For those of you readers who know me and the areas of coaching I'm working on personally, you may find this post's title somewhat amusing. But, I'm not a coach because I have it all sorted out and I'm a Professional At LifeTM. I'm a coach because I believe in my ability to create the life I want and I'm willing to do the work to get it. I believe in that for you, too. That's one facet of the beauty that is coaching: If you spot it, you got it.
In other words, I can see this easily in those around me, because I've become aware of it in myself. You know how when you buy a car, say a white VW Cabriolet (oh, how I miss my first car!) you suddenly start seeing that type of car everywhere? They were there all along, but you're just noticing it because it's become relevant to you.

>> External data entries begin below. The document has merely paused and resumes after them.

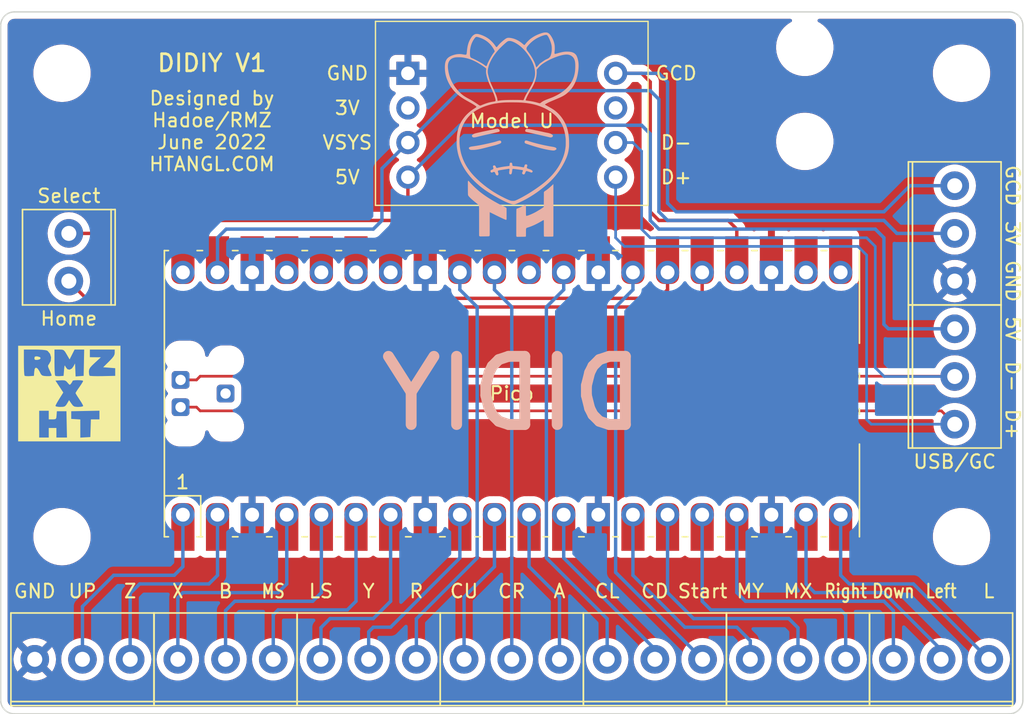
<source format=kicad_pcb>
(kicad_pcb (version 20211014) (generator pcbnew)

  (general
    (thickness 1.6)
  )

  (paper "A4")
  (layers
    (0 "F.Cu" signal)
    (31 "B.Cu" signal)
    (32 "B.Adhes" user "B.Adhesive")
    (33 "F.Adhes" user "F.Adhesive")
    (34 "B.Paste" user)
    (35 "F.Paste" user)
    (36 "B.SilkS" user "B.Silkscreen")
    (37 "F.SilkS" user "F.Silkscreen")
    (38 "B.Mask" user)
    (39 "F.Mask" user)
    (40 "Dwgs.User" user "User.Drawings")
    (41 "Cmts.User" user "User.Comments")
    (42 "Eco1.User" user "User.Eco1")
    (43 "Eco2.User" user "User.Eco2")
    (44 "Edge.Cuts" user)
    (45 "Margin" user)
    (46 "B.CrtYd" user "B.Courtyard")
    (47 "F.CrtYd" user "F.Courtyard")
    (48 "B.Fab" user)
    (49 "F.Fab" user)
    (50 "User.1" user)
    (51 "User.2" user)
    (52 "User.3" user)
    (53 "User.4" user)
    (54 "User.5" user)
    (55 "User.6" user)
    (56 "User.7" user)
    (57 "User.8" user)
    (58 "User.9" user)
  )

  (setup
    (pad_to_mask_clearance 0)
    (grid_origin 60 50)
    (pcbplotparams
      (layerselection 0x00010fc_ffffffff)
      (disableapertmacros false)
      (usegerberextensions false)
      (usegerberattributes true)
      (usegerberadvancedattributes true)
      (creategerberjobfile true)
      (svguseinch false)
      (svgprecision 6)
      (excludeedgelayer true)
      (plotframeref false)
      (viasonmask false)
      (mode 1)
      (useauxorigin false)
      (hpglpennumber 1)
      (hpglpenspeed 20)
      (hpglpendiameter 15.000000)
      (dxfpolygonmode true)
      (dxfimperialunits true)
      (dxfusepcbnewfont true)
      (psnegative false)
      (psa4output false)
      (plotreference true)
      (plotvalue true)
      (plotinvisibletext false)
      (sketchpadsonfab false)
      (subtractmaskfromsilk false)
      (outputformat 1)
      (mirror false)
      (drillshape 0)
      (scaleselection 1)
      (outputdirectory "E:/Google Drive/KiCad/DIDIY V1/Fabrication/")
    )
  )

  (net 0 "")
  (net 1 "+3V3")
  (net 2 "VSYS")
  (net 3 "GND")
  (net 4 "unconnected-(J1-Pad6)")
  (net 5 "+5V")
  (net 6 "GCD")
  (net 7 "D-")
  (net 8 "D+")
  (net 9 "L")
  (net 10 "Left")
  (net 11 "Down")
  (net 12 "Right")
  (net 13 "MX")
  (net 14 "MY")
  (net 15 "Start")
  (net 16 "CU")
  (net 17 "CL")
  (net 18 "CD")
  (net 19 "CR")
  (net 20 "A")
  (net 21 "B")
  (net 22 "X")
  (net 23 "Z")
  (net 24 "UP")
  (net 25 "R")
  (net 26 "Y")
  (net 27 "LS")
  (net 28 "MS")
  (net 29 "unconnected-(U1-Pad30)")
  (net 30 "unconnected-(U1-Pad35)")
  (net 31 "unconnected-(U1-Pad36)")
  (net 32 "unconnected-(U1-Pad37)")
  (net 33 "unconnected-(U1-Pad34)")
  (net 34 "Home")
  (net 35 "Select")
  (net 36 "unconnected-(U1-Pad22)")
  (net 37 "unconnected-(U1-Pad21)")

  (footprint "Didiy:Degson_DG350_1X03_Screw_Terminal" (layer "F.Cu") (at 39 69.5))

  (footprint "Didiy:Degson_DG350_1X03_Screw_Terminal" (layer "F.Cu") (at 91.5 69.5))

  (footprint "Didiy:Degson_DG350_1X03_Screw_Terminal" (layer "F.Cu") (at 70.5 69.5))

  (footprint "Pico:RPi_Pico_Removed3Pins" (layer "F.Cu") (at 85.5 60.5 90))

  (footprint "Didiy:Degson_DG350_1X02_Screw_Terminal" (layer "F.Cu") (at 27.5 40 90))

  (footprint "Didiy:Degson_DG350_1X03_Screw_Terminal" (layer "F.Cu") (at 92.5 38.25 -90))

  (footprint "PCBArt:RMZ X HT 6" (layer "F.Cu") (at 27.5 50))

  (footprint "Didiy:Degson_DG350_1X03_Screw_Terminal" (layer "F.Cu") (at 49.5 69.5))

  (footprint "Didiy:Degson_DG350_1X03_Screw_Terminal" (layer "F.Cu") (at 28.5 69.5))

  (footprint "MountingHole:MountingHole_3.2mm_M3" (layer "F.Cu") (at 27 60.5))

  (footprint "Didiy:Degson_DG350_1X03_Screw_Terminal" (layer "F.Cu") (at 92.5 48.75 -90))

  (footprint "Didiy:Degson_DG350_1X03_Screw_Terminal" (layer "F.Cu") (at 81 69.5))

  (footprint "MountingHole:MountingHole_3.2mm_M3" (layer "F.Cu") (at 81.5 31.5))

  (footprint "MountingHole:MountingHole_3.2mm_M3" (layer "F.Cu") (at 27 26.5))

  (footprint "MountingHole:MountingHole_3.2mm_M3" (layer "F.Cu") (at 81.5 24.6))

  (footprint "MountingHole:MountingHole_3.2mm_M3" (layer "F.Cu") (at 93 60.5))

  (footprint "MountingHole:MountingHole_3.2mm_M3" (layer "F.Cu") (at 93 26.5))

  (footprint "Didiy:Degson_DG350_1X03_Screw_Terminal" (layer "F.Cu") (at 60 69.5))

  (footprint "HTangl:HTurnip_Small" (layer "B.Cu") (at 60 31 180))

  (footprint "PCBArt:RMZ X HT 4" (layer "B.Cu") (at 38.25 29.5 180))

  (footprint "HTangl:Model_UD_Header" (layer "B.Cu") (at 67.62 26.505 180))

  (gr_circle (center 60 50) (end 60 49.5) (layer "Dwgs.User") (width 0.15) (fill none) (tstamp 0ed9eb34-13ee-4f31-8ad6-8b8c370ad2f4))
  (gr_arc (start 97.5 72.5) (mid 97.207107 73.207107) (end 96.5 73.5) (layer "Edge.Cuts") (width 0.1) (tstamp 6e789d65-2df5-4710-86da-5c76b75ffd93))
  (gr_arc (start 23.5 73.5) (mid 22.792893 73.207107) (end 22.5 72.5) (layer "Edge.Cuts") (width 0.1) (tstamp 9bedbf44-a93a-48fc-aa08-0aee8aec4289))
  (gr_line (start 22.5 72.5) (end 22.5 23) (layer "Edge.Cuts") (width 0.1) (tstamp a318c5d8-2e1f-4677-941e-2e6bb7098e55))
  (gr_line (start 97.5 23) (end 97.5 72.5) (layer "Edge.Cuts") (width 0.1) (tstamp a5a42ef1-f7bf-4915-a9d9-4df1b6b4c45c))
  (gr_arc (start 96.5 22) (mid 97.207107 22.292893) (end 97.5 23) (layer "Edge.Cuts") (width 0.1) (tstamp a860a873-771b-4020-9214-b083aeb19c4a))
  (gr_arc (start 22.5 23) (mid 22.792893 22.292893) (end 23.5 22) (layer "Edge.Cuts") (width 0.1) (tstamp c3bc3b87-05ca-4f0f-bb1b-d08178f7a195))
  (gr_line (start 23.5 22) (end 96.5 22) (layer "Edge.Cuts") (width 0.1) (tstamp ecfecf16-9e72-448a-8e6b-3e789bb7b568))
  (gr_line (start 96.5 73.5) (end 23.5 73.5) (layer "Edge.Cuts") (width 0.1) (tstamp f2b72ea5-b5eb-49f0-bfef-eb54b0f27ee3))
  (gr_text "DIDIY" (at 60 50) (layer "B.SilkS") (tstamp 2c913718-efbb-4ec8-bb76-bae88d46ed51)
    (effects (font (size 5 5) (thickness 0.8)) (justify mirror))
  )
  (gr_text "Designed by\nHadoe/RMZ\nJune 2022\nHTANGL.COM" (at 38 30.75) (layer "F.SilkS") (tstamp 76dae727-353e-4f91-9d94-f9b137662b92)
    (effects (font (size 1 1) (thickness 0.15)))
  )
  (gr_text "USB/GC" (at 92.5 55) (layer "F.SilkS") (tstamp aa56c6a9-96c7-45fe-a97c-08c7b3bd2527)
    (effects (font 
... [486697 chars truncated]
</source>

It's true: I definitely struggle with this one. Not in the making of choices, as I mentioned last week: I'm all over that one, but in the empowering of them, no matter what I choose. I have frequently been at effect to my choices, using my limited options (as I saw them, not as they truly were) as sticks and stones with which to beat myself up.
At least I know I'm not alone. I see this everywhere, comrades.
Now, I'm not saying there's anything wrong with any of the choices we make. There are no mistakes, after all.
However, we frequently think that we just have one choice: "I can do this thing or not," where the thing is the choice. Doing "the thing" seems like the option, whereas the "not" is just business as usual. The status quo. The opposite of the choice.
But see, the "not" is still a choice, too. And, it's fine, as long as it serves you in some way (and it must, or you wouldn't have chosen it).
This may seem a little bit circuitous, so I'll try to clarify. For example, let's say I've had a stressful day at work and I come home in a foul mood. Hey, bad days happen, right?
Now, I can choose to let go of that bad day/mood (there's that monkey fist again!) and choose something else. I could do something fun and watch my gloom burn off like a morning fog in summertime, or I could go for a run to vent my frustration and release some tension.
Those are great choices, especially because being down in the dumps is, well, kind of a downer, in my books. For me personally, wallowing isn't in service of who I am and who I want to be, but oh! Am I ever good at it! So I can also choose to be sad/disappointed/frustrated/depressed about it. It may seem counterproductive, but if I say, "I'm going to be sad about this or angry about that for 20 minutes/an hour/an evening," I'm in charge. The choice of reaction and the power to change it are mine.
You don't always have to pick happy (though, it's happier). It's okay to say, "I'm going to be mad at so-and-so for an hour, because they stood me up, like they always do." But empowering that choice is important.
Owning the decision to be at effect means you are choosing how you react, instead of just being forced to react on autopilot, because then you feel badly for feeling badly in the first place. You are giving yourself permission to feel how you feel, instead of just feeling that way, plus feeling guilty or wrong for having that reaction to begin with. If you have permission, you don't need to beat yourself up for it.
Chances are, the more you give yourself permission to feel crappy, the more likely you are to be aware of what made you feel that way in the first place. Maybe the next time, you'll pick something else, something not in service of confirming that you are a victim, realizing that you can pick something else, other than feeling negatively impacted in relation to something external to you. Maybe the next time, you'll give yourself less time to wallow.
See, we think that we don't choose to be happy or upset or sad. We are those things when other things happen to us. At us. We are powerless over those things. And to be honest, that may or may not be true, to an extent. We can't always ensure things and circumstances turn out the way we want them to. But, and this is a big but, we can be aware of our reactions to them and choose something else and that is how we can create the life we want.
It's like understanding the difference between saying, "You made me sad," and saying, 'When you do X, I feel sad." In these comments, the power shifts, from an external locus of control, to an internal one. The latter is more empowering (and also a more realistic description of what has actually occurred).
Empowering our choices takes the right and wrong out of our reactions, and even out of some of our circumstances. It's all okay and it's all our choice how we react.
Does this ring any bells? Do you empower all of your choices, or just the ones you have as beneficial?